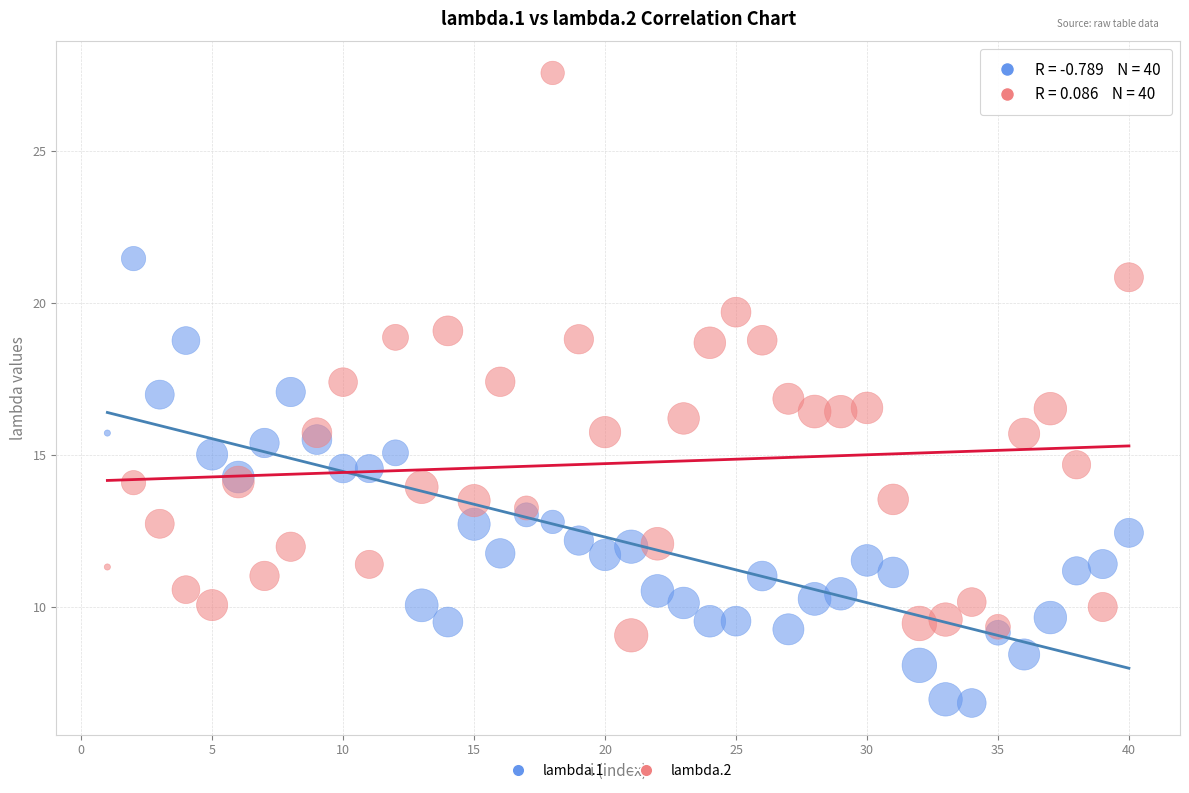

Which series reaches the maximum Y coordinate?

lambda.2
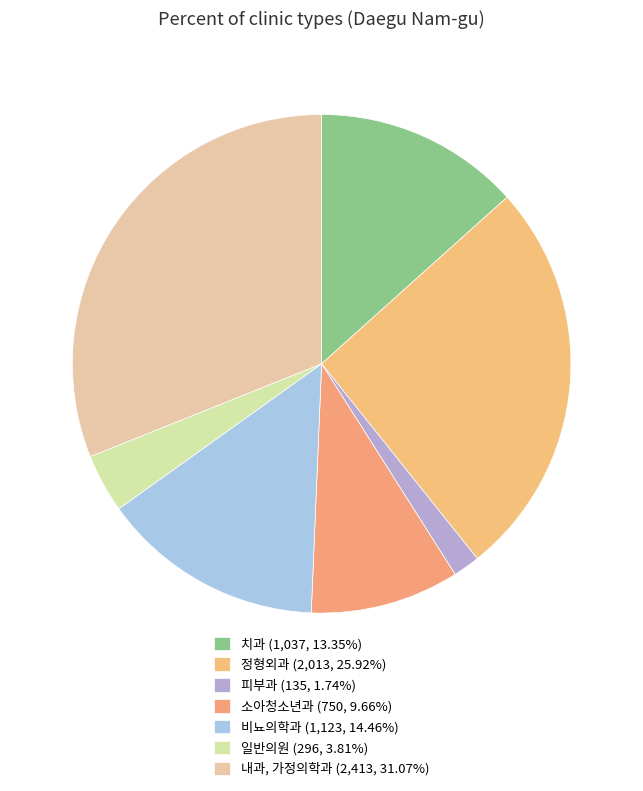

Count the number of slices in the pie.

7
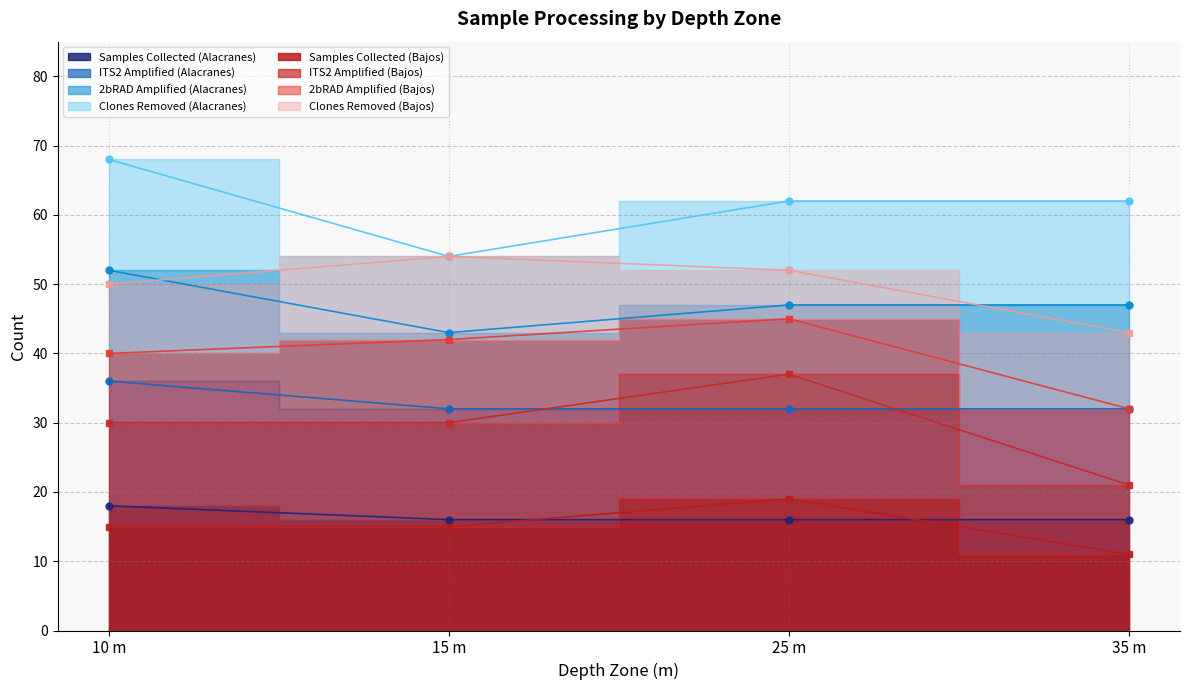

Which series ends up on top after the final intersection of ITS2 Amplified (Bajos) and ITS2 Amplified (Alacranes)?

ITS2 Amplified (Alacranes)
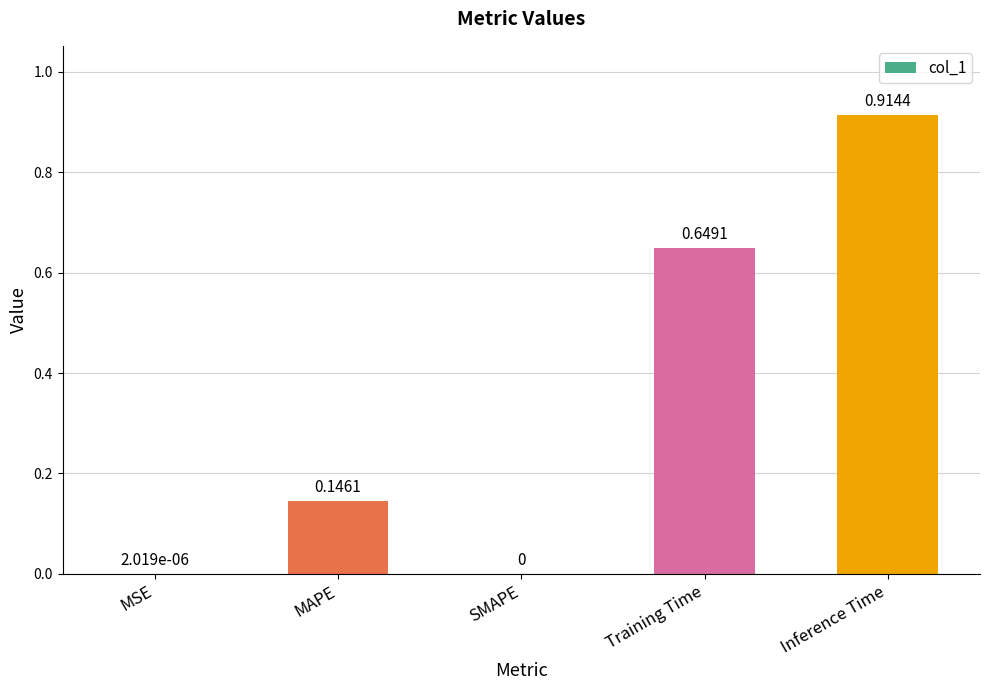

True or false: the data shows 0.4 at Inference Time.

False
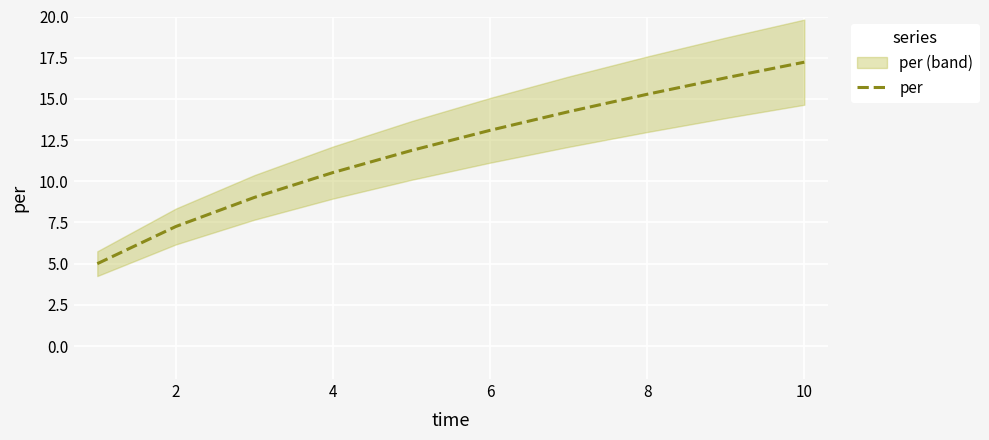

The per series shows 13.1 at 6. True or false?

True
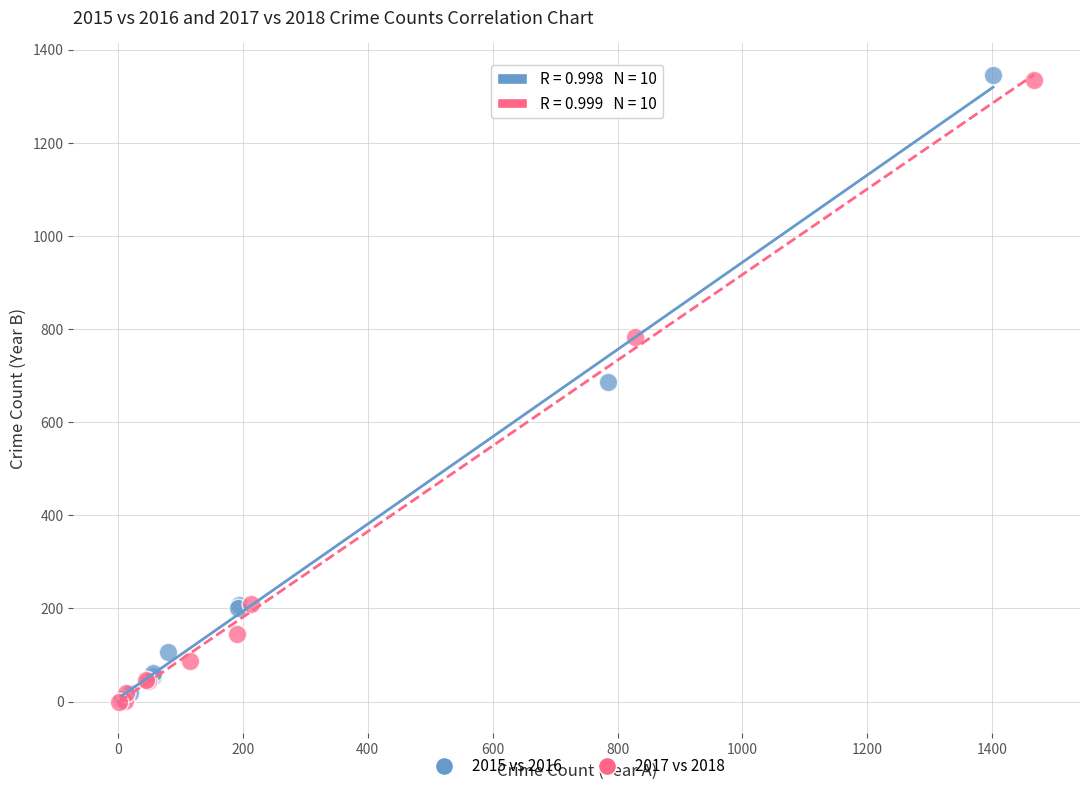

What are all the series names shown in the legend?

2015 vs 2016, 2017 vs 2018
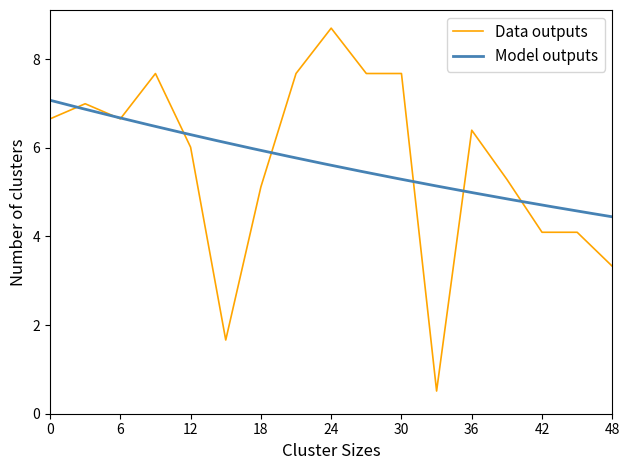

Reading right to left, extract all data points from this chart.

3.3	4.1	4.1	5.3	6.4	0.5	7.7	7.7	8.7	7.7	5.1	1.7	6.0	7.7	6.7	7.0	6.7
----------------------------------------
■ **WRITTEN TASK**
Reproduce the text of every entry above word for word, leaving out the pictures.

■ **ANSWER TO THIS EXERCISE**
Which series reaches the maximum Y coordinate?

lambda.2

Count the number of slices in the pie.

7

Which series ends up on top after the final intersection of ITS2 Amplified (Bajos) and ITS2 Amplified (Alacranes)?

ITS2 Amplified (Alacranes)

True or false: the data shows 0.4 at Inference Time.

False

The per series shows 13.1 at 6. True or false?

True

What are all the series names shown in the legend?

2015 vs 2016, 2017 vs 2018

Reading right to left, extract all data points from this chart.

3.3	4.1	4.1	5.3	6.4	0.5	7.7	7.7	8.7	7.7	5.1	1.7	6.0	7.7	6.7	7.0	6.7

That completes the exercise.